**Supplied data:**

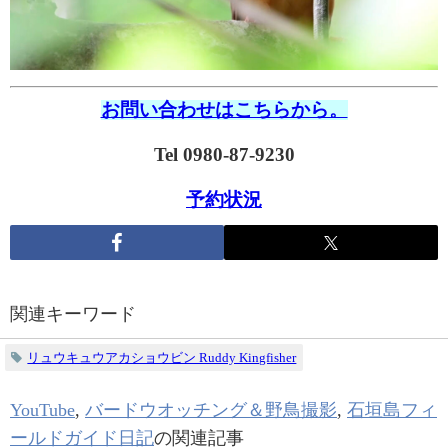
お問い合わせはこちらから。
Tel 0980-87-9230
予約状況
関連キーワード
リュウキュウアカショウビン Ruddy Kingfisher
YouTube
,
バードウオッチング＆野鳥撮影
,
石垣島フィ
ールドガイド日記
の関連記事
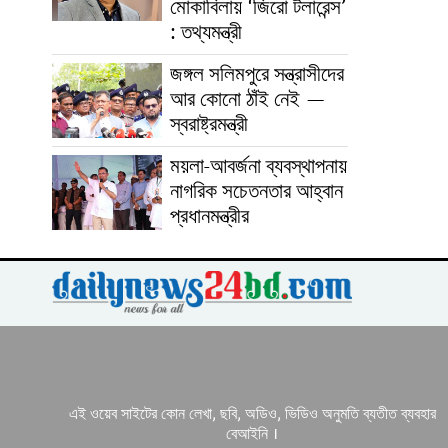
মোকাবিলায় ‘জিরো টলারেন্স’
: তথ্যমন্ত্রী
জঙ্গল সলিমপুরে সন্ত্রাসীদের
আর কোনো ঠাঁই নেই —
স্বরাষ্ট্রমন্ত্রী
ময়লা-আবর্জনা ব্যবস্থাপনায়
নাগরিক সচেতনতার আহ্বান
প্রধানমন্ত্রীর
এই ওয়েব সাইটের কোন লেখা, ছবি, অডিও, ভিডিও অনুমতি ব্যতীত ব্যবহার
বেআইনি ।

**Problem description:**
Copy out the text that goes with every item above, line for line and without any change. Leave the pictures out.

**Problem solution:**
お問い合わせはこちらから。
Tel 0980-87-9230
予約状況
関連キーワード
リュウキュウアカショウビン Ruddy Kingfisher
YouTube
,
バードウオッチング＆野鳥撮影
,
石垣島フィ
ールドガイド日記
の関連記事
মোকাবিলায় ‘জিরো টলারেন্স’
: তথ্যমন্ত্রী
জঙ্গল সলিমপুরে সন্ত্রাসীদের
আর কোনো ঠাঁই নেই —
স্বরাষ্ট্রমন্ত্রী
ময়লা-আবর্জনা ব্যবস্থাপনায়
নাগরিক সচেতনতার আহ্বান
প্রধানমন্ত্রীর
এই ওয়েব সাইটের কোন লেখা, ছবি, অডিও, ভিডিও অনুমতি ব্যতীত ব্যবহার
বেআইনি ।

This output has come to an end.